Text extracted from pages:
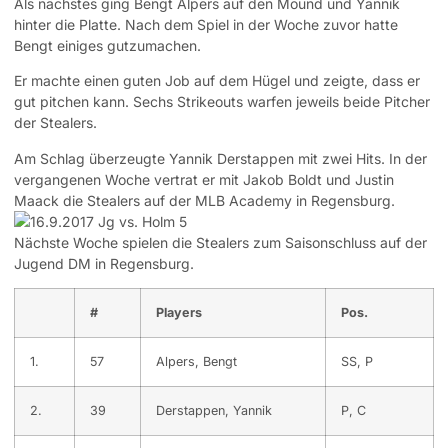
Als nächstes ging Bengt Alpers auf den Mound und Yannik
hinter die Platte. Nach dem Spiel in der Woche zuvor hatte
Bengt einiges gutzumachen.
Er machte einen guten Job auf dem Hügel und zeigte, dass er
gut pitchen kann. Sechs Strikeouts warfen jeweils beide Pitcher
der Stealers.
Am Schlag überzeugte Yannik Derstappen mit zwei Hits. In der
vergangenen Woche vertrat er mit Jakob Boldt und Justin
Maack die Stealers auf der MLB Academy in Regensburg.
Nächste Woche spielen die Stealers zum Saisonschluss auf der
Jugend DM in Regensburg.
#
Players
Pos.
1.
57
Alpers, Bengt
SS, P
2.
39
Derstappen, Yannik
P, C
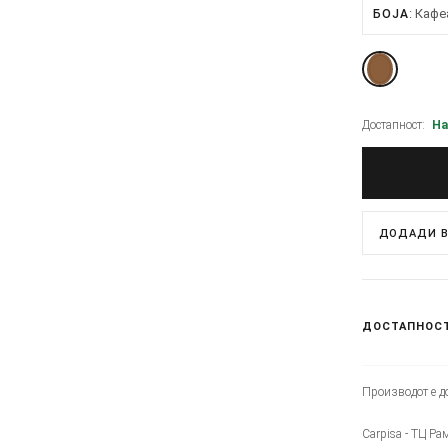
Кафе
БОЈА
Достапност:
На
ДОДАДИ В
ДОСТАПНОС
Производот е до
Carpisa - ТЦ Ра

→ **What is being asked**
Rewrite the text of all the records, changing every "Stealers" to "Dragons" and leaving everything else as it is. Omit the pictures from your answer.

→ **Result**
Als nächstes ging Bengt Alpers auf den Mound und Yannik
hinter die Platte. Nach dem Spiel in der Woche zuvor hatte
Bengt einiges gutzumachen.
Er machte einen guten Job auf dem Hügel und zeigte, dass er
gut pitchen kann. Sechs Strikeouts warfen jeweils beide Pitcher
der Dragons.
Am Schlag überzeugte Yannik Derstappen mit zwei Hits. In der
vergangenen Woche vertrat er mit Jakob Boldt und Justin
Maack die Dragons auf der MLB Academy in Regensburg.
Nächste Woche spielen die Dragons zum Saisonschluss auf der
Jugend DM in Regensburg.
#
Players
Pos.
1.
57
Alpers, Bengt
SS, P
2.
39
Derstappen, Yannik
P, C
Кафе
БОЈА
Достапност:
На
ДОДАДИ В
ДОСТАПНОС
Производот е до
Carpisa - ТЦ Ра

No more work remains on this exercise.